Então assim, quando passei, foi como se Deus me falasse 'calma, o deserto acabou'
."
Da época de catar latinhas, Marilene diz que mantém ainda a qualidade de
ser supereconômica. Ela afirma que não junta mais alumínio por não
encontrá-los mais na rua. "As pessoas descobriram o valor, descobriram
que dá para vender e juntar dinheiro". Já as irmãs com quem estudou, uma
se formou em jornalismo em 2011 e outra passou quatro anos depois no
concurso do TJ de Minas Gerais, e foi lotada em Paracatu.
Dificuldades
O primeiro problema enfrentado
por Marilene veio na posse do concurso. A cerimônia ocorreu três dias
após o nascimento do quinto filho, em um parto complicado. A médica não
queria liberá-la para a prova, mas só consentiu com a garantia de que
ela voltaria até 18h30. Por causa do trânsito, a catadora se atrasou em
uma hora.
"A médica chamou a polícia dizendo que eu tinha
abandonado meu filho. É que eu estava de alta, mas o bebê não, e ele
precisava tomar leite no berçário enquanto eu estivesse fora", lembra.

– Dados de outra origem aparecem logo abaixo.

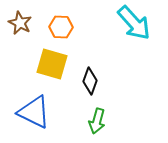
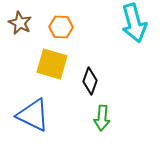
cyan arrow: rotated 27 degrees clockwise
blue triangle: moved 1 px left, 3 px down
green arrow: moved 5 px right, 3 px up; rotated 10 degrees counterclockwise
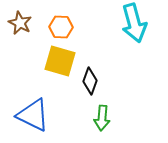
yellow square: moved 8 px right, 3 px up
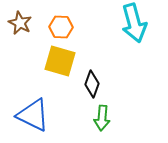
black diamond: moved 2 px right, 3 px down
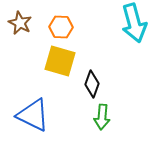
green arrow: moved 1 px up
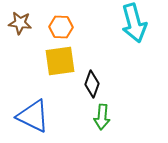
brown star: rotated 20 degrees counterclockwise
yellow square: rotated 24 degrees counterclockwise
blue triangle: moved 1 px down
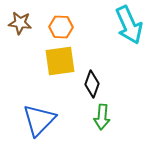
cyan arrow: moved 5 px left, 2 px down; rotated 9 degrees counterclockwise
blue triangle: moved 6 px right, 4 px down; rotated 48 degrees clockwise
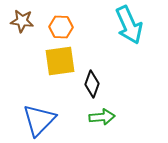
brown star: moved 2 px right, 2 px up
green arrow: rotated 100 degrees counterclockwise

"A enfermeira ligou para a polícia do hospital e explicou a situação e
aí pararam de me procurar. A médica me deixou com o problema e foi
embora, no término do plantão dela."
Resolvida a situação,
Marilene e a família viveram bem até 2003, quando o marido resolveu sair
de casa. O homem, que já havia sido preso por porte ilegal de arma,
havia "se deslumbrado" com a situação econômica da mulher. A casa e o
carro comprados a partir do salário do tribunal precisaram ser
divididos.
Atualmente, ela mora com os filhos na casa de um
amigo, na Estrutural, enquanto aguarda a entrega de um apartamento de
três quartos em Águas Claras. Marilene tem uma moto e, junto com uma das
irmãs, está pagando um consórcio para comprar um carro zero.